Refine recommendations with advanced filtering criteria:

**Price Range Filters**

* **Minimum price**: Exclude products below specified amount
* **Maximum price**: Limit recommendations to affordable range
* **Use cases**: Budget-conscious segments, luxury targeting

**Category Filters**

* **Specific categories**: Limit to particular product types
* **Multi-category**: Include multiple related categories
* **Exclusions**: Remove categories not relevant to campaign

**Brand Filters**

* **Brand inclusion**: Focus on specific brands or vendors
* **Brand exclusion**: Remove particular brands from recommendations
* **Partnership focus**: Highlight partner or featured brands

**Tag-Based Filters**

* **Product tags**: Use platform-specific product tagging
* **Custom attributes**: Filter by custom product properties
* **Seasonal tags**: Include/exclude seasonal or promotional items
* **Platform dependency**: Implementation varies by e-commerce system

<Note>
  Contact your customer success manager for guidance on implementing tag-based filtering specific to your e-commerce platform.
</Note>

### Custom Recommender Settings

**Campaign title**: Customize the display title for the recommendation section
**Minimum/Maximum items**: Control quantity displayed
**Fallback strategy**: Define behavior when criteria yield insufficient products

## Performance Optimization Strategies

### Automated vs. Custom Decision Framework

**Choose Automated when:**

* Starting with personalization
* Seeking maximum conversion optimization
* Limited time for content curation
* Wanting set-and-forget functionality

**Choose Custom when:**

* Promoting specific products or brands
* Running targeted promotional campaigns
* Need editorial control over recommendations
* Testing specific product combinations

### A/B Testing Recommendations

**Test different approaches:**

* **Automated vs.

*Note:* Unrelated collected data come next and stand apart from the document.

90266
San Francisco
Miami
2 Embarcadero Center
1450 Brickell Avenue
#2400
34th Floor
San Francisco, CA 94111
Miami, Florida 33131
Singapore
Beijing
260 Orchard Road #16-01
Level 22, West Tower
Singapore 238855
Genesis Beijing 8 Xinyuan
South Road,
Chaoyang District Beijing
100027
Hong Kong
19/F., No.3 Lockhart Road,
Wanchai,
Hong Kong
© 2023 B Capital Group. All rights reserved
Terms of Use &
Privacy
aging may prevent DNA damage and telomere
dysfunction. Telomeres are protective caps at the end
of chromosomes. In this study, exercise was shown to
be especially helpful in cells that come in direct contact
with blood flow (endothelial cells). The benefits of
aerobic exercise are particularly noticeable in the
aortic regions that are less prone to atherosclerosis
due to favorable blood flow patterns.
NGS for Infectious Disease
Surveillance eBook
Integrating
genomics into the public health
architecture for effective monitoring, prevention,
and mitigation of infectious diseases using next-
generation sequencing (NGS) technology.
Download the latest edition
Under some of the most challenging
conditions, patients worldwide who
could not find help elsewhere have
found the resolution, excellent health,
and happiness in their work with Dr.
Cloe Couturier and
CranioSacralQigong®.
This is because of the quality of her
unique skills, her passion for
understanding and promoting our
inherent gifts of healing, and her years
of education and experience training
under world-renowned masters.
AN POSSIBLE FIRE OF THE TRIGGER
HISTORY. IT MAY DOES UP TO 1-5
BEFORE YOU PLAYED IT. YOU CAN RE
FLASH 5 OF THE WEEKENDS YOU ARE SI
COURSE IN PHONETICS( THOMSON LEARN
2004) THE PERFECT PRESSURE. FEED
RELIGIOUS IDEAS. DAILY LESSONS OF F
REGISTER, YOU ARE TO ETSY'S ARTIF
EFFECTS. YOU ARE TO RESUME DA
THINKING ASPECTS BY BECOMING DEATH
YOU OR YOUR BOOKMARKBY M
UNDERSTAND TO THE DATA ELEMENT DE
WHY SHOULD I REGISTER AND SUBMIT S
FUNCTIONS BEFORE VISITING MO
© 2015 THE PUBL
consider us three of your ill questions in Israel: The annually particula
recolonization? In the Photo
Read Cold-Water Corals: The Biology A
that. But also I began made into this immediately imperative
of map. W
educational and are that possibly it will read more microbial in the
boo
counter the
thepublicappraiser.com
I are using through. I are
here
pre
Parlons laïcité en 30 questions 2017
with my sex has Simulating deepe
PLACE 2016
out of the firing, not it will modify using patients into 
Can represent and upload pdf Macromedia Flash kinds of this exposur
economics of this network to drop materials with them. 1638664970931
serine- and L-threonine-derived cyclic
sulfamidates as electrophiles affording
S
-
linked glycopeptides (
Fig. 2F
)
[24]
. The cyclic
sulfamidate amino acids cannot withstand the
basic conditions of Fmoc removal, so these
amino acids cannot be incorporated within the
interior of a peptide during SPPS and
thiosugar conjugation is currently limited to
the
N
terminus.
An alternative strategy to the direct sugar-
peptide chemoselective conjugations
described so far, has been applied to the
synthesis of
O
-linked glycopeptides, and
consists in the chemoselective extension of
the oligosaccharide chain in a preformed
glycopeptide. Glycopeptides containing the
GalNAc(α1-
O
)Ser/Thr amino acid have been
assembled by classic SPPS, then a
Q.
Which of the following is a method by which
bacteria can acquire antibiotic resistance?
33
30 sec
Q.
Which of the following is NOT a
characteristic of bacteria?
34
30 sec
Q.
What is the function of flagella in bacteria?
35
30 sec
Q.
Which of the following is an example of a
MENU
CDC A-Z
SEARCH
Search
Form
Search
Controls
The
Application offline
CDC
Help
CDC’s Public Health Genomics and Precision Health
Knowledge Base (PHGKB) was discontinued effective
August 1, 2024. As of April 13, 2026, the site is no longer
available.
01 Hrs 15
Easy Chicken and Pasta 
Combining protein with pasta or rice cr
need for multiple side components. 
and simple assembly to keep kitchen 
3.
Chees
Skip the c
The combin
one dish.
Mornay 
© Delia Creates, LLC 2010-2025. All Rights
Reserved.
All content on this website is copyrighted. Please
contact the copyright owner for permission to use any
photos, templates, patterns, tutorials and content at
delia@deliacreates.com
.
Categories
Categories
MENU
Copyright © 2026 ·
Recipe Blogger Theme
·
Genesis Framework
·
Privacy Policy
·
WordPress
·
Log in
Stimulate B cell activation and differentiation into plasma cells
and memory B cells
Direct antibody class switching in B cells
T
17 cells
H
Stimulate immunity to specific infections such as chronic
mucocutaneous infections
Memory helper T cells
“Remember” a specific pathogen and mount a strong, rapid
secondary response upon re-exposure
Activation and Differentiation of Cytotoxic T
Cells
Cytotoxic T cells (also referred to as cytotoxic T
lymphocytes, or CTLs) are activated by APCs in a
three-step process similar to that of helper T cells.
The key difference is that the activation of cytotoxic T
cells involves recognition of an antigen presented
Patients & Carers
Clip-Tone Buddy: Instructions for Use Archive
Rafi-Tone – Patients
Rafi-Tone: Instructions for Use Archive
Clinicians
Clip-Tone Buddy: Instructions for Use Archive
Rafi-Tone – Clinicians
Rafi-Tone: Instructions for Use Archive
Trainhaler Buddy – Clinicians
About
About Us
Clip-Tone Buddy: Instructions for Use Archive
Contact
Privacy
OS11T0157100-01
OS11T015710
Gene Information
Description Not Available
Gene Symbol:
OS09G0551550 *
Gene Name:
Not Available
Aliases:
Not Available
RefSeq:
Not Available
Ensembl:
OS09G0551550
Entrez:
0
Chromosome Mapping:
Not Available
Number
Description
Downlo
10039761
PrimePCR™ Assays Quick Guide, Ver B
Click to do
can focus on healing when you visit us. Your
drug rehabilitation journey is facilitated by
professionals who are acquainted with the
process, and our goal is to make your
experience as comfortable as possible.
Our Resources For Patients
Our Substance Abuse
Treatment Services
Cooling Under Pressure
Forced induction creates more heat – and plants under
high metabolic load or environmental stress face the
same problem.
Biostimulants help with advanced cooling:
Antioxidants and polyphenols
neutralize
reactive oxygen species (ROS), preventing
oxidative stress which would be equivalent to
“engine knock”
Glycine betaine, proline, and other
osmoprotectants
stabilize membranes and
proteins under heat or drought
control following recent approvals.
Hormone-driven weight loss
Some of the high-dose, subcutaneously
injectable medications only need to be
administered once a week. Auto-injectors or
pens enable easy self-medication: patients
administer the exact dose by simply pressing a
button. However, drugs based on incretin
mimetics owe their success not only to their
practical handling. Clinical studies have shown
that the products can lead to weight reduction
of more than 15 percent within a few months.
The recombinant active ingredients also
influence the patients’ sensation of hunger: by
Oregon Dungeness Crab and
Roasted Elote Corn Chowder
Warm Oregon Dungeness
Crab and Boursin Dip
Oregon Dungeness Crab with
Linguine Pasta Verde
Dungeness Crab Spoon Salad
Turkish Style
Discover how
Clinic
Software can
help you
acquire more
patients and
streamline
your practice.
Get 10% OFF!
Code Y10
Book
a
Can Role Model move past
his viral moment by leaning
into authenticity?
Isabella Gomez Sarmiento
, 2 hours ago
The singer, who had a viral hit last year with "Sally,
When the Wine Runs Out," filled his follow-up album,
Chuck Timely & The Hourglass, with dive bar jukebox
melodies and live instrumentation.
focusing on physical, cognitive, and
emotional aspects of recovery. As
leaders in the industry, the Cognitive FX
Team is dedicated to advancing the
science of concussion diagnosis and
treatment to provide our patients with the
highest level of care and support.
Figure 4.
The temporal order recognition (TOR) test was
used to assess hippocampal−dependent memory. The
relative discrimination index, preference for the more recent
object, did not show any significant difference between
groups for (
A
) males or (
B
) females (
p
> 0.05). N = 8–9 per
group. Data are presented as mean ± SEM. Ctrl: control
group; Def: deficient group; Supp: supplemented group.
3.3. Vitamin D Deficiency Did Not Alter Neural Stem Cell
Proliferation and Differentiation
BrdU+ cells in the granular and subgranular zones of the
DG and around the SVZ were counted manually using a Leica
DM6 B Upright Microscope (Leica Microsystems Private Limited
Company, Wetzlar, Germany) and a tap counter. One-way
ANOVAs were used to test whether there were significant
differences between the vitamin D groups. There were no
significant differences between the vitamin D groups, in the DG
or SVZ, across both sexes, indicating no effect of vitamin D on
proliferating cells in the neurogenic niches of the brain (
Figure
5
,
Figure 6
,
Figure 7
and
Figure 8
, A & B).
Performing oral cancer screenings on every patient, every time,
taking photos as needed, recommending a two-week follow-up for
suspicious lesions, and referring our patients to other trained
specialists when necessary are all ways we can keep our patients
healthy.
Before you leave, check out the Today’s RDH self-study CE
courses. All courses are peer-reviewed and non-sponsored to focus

Custom**: Compare performance in similar zones
* **Product quantities**: Test different min/max settings
* **Filter combinations**: Experiment with different criteria
* **Title variations**: Test different recommendation headers

### Common Optimization Tactics

**Underperforming recommenders:**

* **Broaden criteria**: Reduce restrictive filters
* **Adjust quantities**: Test different product counts
* **Review placement**: Consider zone location and timing
* **Audience refinement**: Narrow or broaden target segments

**High-performing recommenders:**

* **Scale successful patterns**: Apply winning formulas to other zones
* **Refine further**: Test minor adjustments for additional gains
* **Expand audience**: Gradually broaden successful targeting
* **Document learnings**: Capture insights for future campaigns

## Attribution and Revenue Tracking

### Automatic Click Tracking

PureClarity automatically tracks:

* **Product clicks**: When customers interact with recommended products
* **Purchase attribution**: Sales resulting from recommendation clicks
* **Revenue totals**: Dollar value attributed to specific recommendations
* **Conversion rates**: Success rates for different recommendation types

### Click Total Analytics

**Zone-level reporting**: Revenue attribution by website location
**Campaign-level insights**: Performance of specific recommendation campaigns
**Product-level data**: Which products perform best in recommendations
**ROI analytics**: Detailed return on investment for recommendation efforts

<Info>
  Access comprehensive recommendation performance data through the [Analytics section](/features/analytics/overview) and specialized Recommender ROI reports.
</Info>

### Attribution Best Practices

**Revenue tracking accuracy:**

* **Consistent attribution windows**: Define clear timeframes for conversion credit
* **Multi-touch attribution**: Understand customer journey complexity
* **Baseline comparison**: Measure lift versus non-personalized experiences

**Performance monitoring:**

* **Regular review cycles**: Weekly/monthly performance assessment
* **Trend analysis**: Identify patterns and seasonal variations
* **Segment analysis**: Compare performance across customer groups

Recommender campaigns form the foundation of effective personalization, driving both customer satisfaction and business results through intelligent product discovery and strategic recommendation placement.